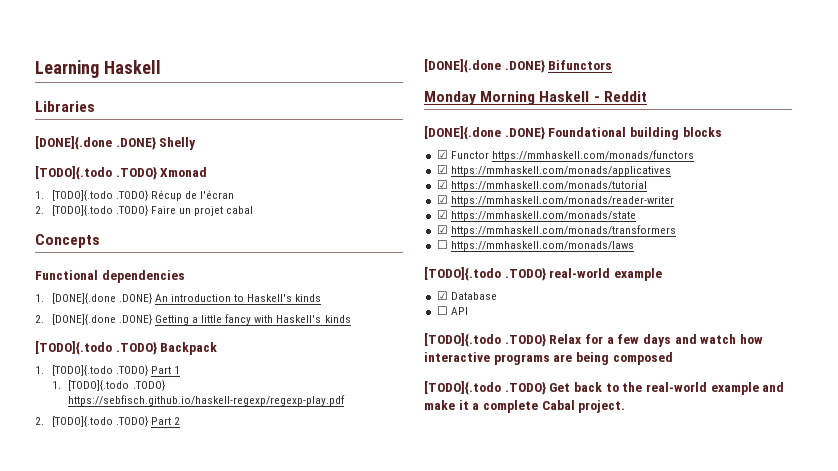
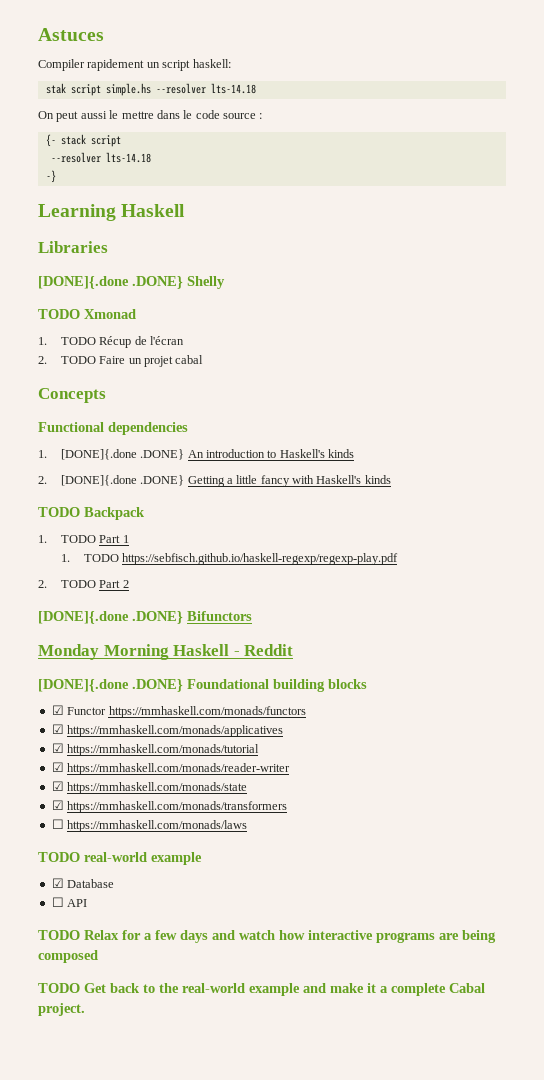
(35, 69) none -> [38,28,104,41] [38,59,231,71] [45,83,256,96] [38,110,263,122] [45,134,121,147] [50,152,151,163] [45,170,56,183] Astuces // Compiler rapidement un script haskell: // stak script simple.hs --resolver lts-14.18 // On peut aussi le mettre dans le code source : // {- stack script // --resolver lts-14.18 // -} //
[35,166,157,180] [TODO]{.todo .TODO} -> [38,309,80,319] TODO
[51,190,148,201] [TODO]{.todo .TODO} -> [60,337,96,345] TODO
[51,205,148,216] [TODO]{.todo .TODO} -> [60,356,96,364] TODO
[35,341,157,355] [TODO]{.todo .TODO} -> [38,507,80,517] TODO
[51,365,148,376] [TODO]{.todo .TODO} -> [60,535,96,543] TODO
[68,380,165,391] [TODO]{.todo .TODO} -> [83,554,119,562] TODO
[51,416,148,427] [TODO]{.todo .TODO} -> [60,580,96,588] TODO
[424,267,546,281] [TODO]{.todo .TODO} -> [38,852,80,862] TODO
[424,333,546,347] [TODO]{.todo .TODO} -> [38,930,80,940] TODO
[424,381,546,395] [TODO]{.todo .TODO} -> [38,983,80,993] TODO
=======
YOUR OBJECTIVE: Each line from the one containing "-> [60,580,96,588] TODO" through the end of the entries, both included, is to be returned exactly, with no other lines.

RESPONSE AREA:
[51,416,148,427] [TODO]{.todo .TODO} -> [60,580,96,588] TODO
[424,267,546,281] [TODO]{.todo .TODO} -> [38,852,80,862] TODO
[424,333,546,347] [TODO]{.todo .TODO} -> [38,930,80,940] TODO
[424,381,546,395] [TODO]{.todo .TODO} -> [38,983,80,993] TODO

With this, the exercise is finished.